A risk management framework can help businesses navigate complex risk landscapes while establishing a process to address risks. As part of this, companies may consider the intended objective of a given US trade policy, generally:

  1. Country-by-country tariffs designed to encourage agreements on trade and non-trade issues.
  2. Near-universal tariffs intended to protect specific industries, like autos or steel.

So far, analysis suggests that while negotiations have seen some progress, sectoral tariffs (including 50% on aluminum and steel, as well as copper) are more likely to remain in place, compared to country-by-country tariffs.

This approach poses a significant challenge for many of the US's largest trading partners, as these sectors often constitute a substantial portion of their US exports.
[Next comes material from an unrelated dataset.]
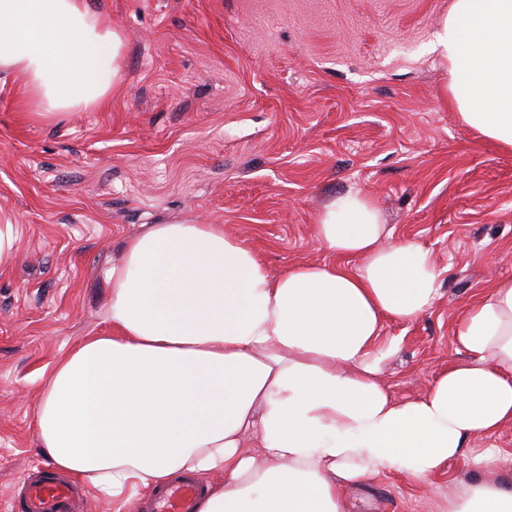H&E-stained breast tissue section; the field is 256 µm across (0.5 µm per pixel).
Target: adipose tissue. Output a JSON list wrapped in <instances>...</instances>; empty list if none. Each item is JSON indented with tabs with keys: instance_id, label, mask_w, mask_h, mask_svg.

For instance, nearly 40% of Japan's US exports are vehicles, making a 25% auto tariff particularly impactful for its economy. Similarly, for the EU the primary concern lies in sectoral tariffs targeting industries such as semiconductors, autos, and pharmaceuticals, although the bloc may face a 30% levy on all US-bound exports by August if they cannot negotiate better terms.

Despite these challenges, solutions exist that can mitigate potential impacts. Those solutions may include offsets for goods produced or investments made in the US, partial quota carve-outs, or phased exemptions. Trade deals could also focus on securing concessions, such as the elimination or reform of digital services taxes currently imposed by the UK and the EU.

However, the presence of possible solutions does not guarantee that agreements will be reached. Therefore, companies would be wise to contemplate multiple scenarios that may account for potential future tariff changes.

Potential tariff scenarios

Several future tariff scenarios include adjustments to reciprocal tariffs; delays or phased implementation based on negotiation; and/or establishment of new trade frameworks.

No matter which of these scenarios play out, US tariffs remain elevated — averaging four times higher than January levels and at their highest levels since the 1930s. Some nations may still face tariffs significantly higher than the 10% levy, for example Brazil at 50%, Canada at 35%, and the EU at 30%. Even countries that reach agreements may still face future tariffs on critical sectors like electronics and pharmaceuticals.

Practical steps to navigate supply chain uncertainty

Once the “what if” of tariffs is mapped out, the next question is “when” to act. The risk of being too late to reconfigure supply chains or acting only to meet with policy changes further down the line are concerns. However, disruption and uncertainty are not new issues. Beyond tariffs, today’s supply chains face unprecedented vulnerabilities, from wars, climate change, and cybersecurity that could impact operations and profit.

In the face of compounding risks, businesses need supply chains that are increasingly agile, diversified, and visible. This could mean following a three-step process to adapt:

  1. Map upstream suppliers: Identify both direct and indirect suppliers, components, and trade flows.
  2. Quantify potential tariff impacts: Model various tariff scenarios to assess financial implications.
  3. Implement mitigation strategies: Consider adjusting trade routes, rewiring supply chains, renegotiating contracts, pursuing additional insurance solutions, and updating business continuity plans.

Platforms such as Marsh McLennan’s Sentrisk leverage AI to provide comprehensive value chain insights, turning potential blind spots into actionable intelligence.

Pressing ahead: Staying vigilant and adaptive

As the global trade policy landscape continues to evolve, businesses must remain vigilant and adaptable. Adjusting supply chains, embracing disruption as an opportunity, and continuously reviewing strategies can position organizations for success amid ongoing uncertainties. The outcomes of ongoing negotiations will be closely watched, and those who prepare today will be better equipped to navigate the complexities of future trade dynamics.